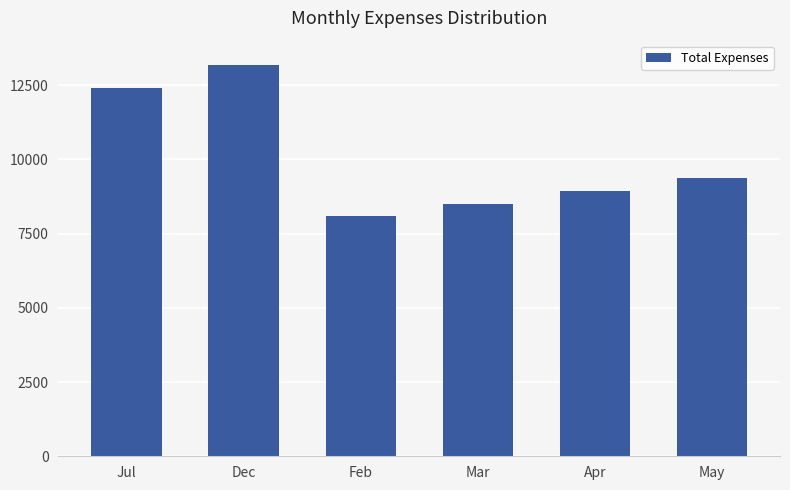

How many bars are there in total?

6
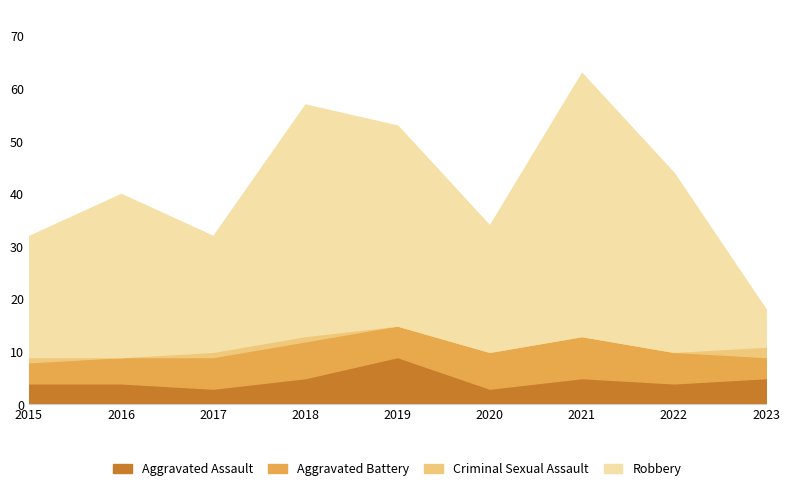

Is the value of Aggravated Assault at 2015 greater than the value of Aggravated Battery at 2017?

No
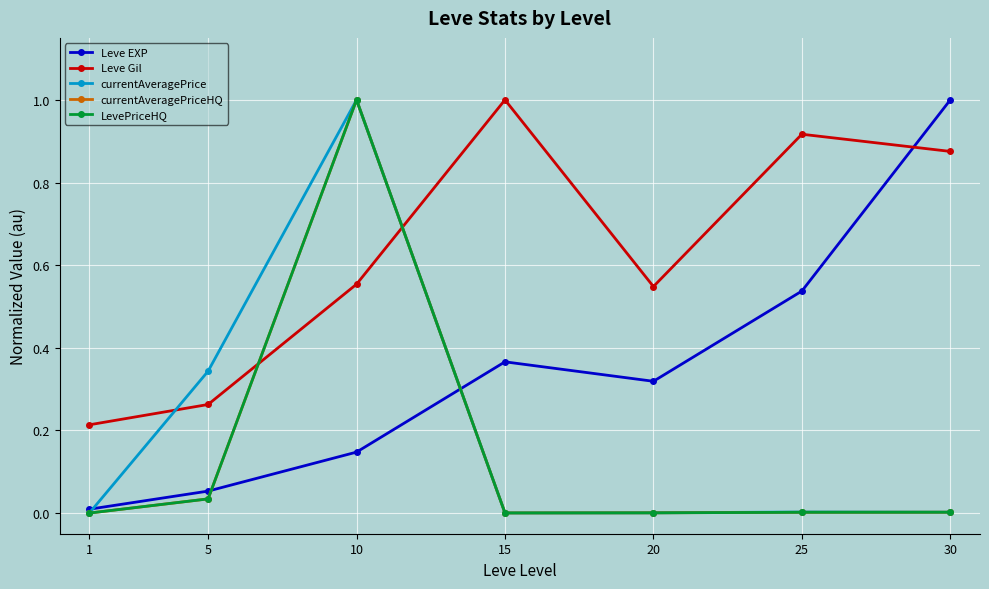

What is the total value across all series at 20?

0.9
==
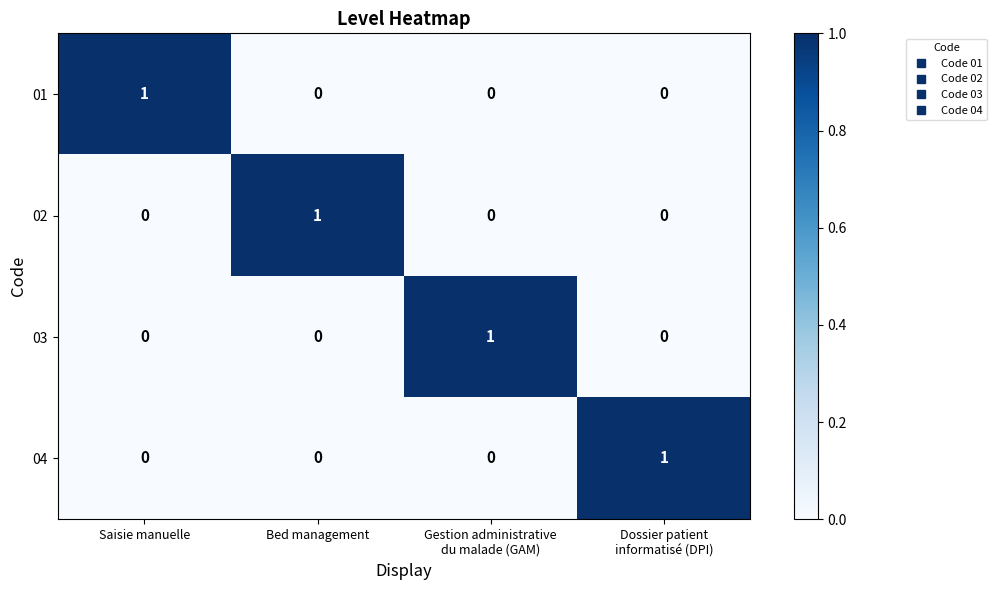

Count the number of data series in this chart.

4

[Assigned task]
Count how many lines in the entries above contain the word "value", and give only that number.

[Exercise response]
2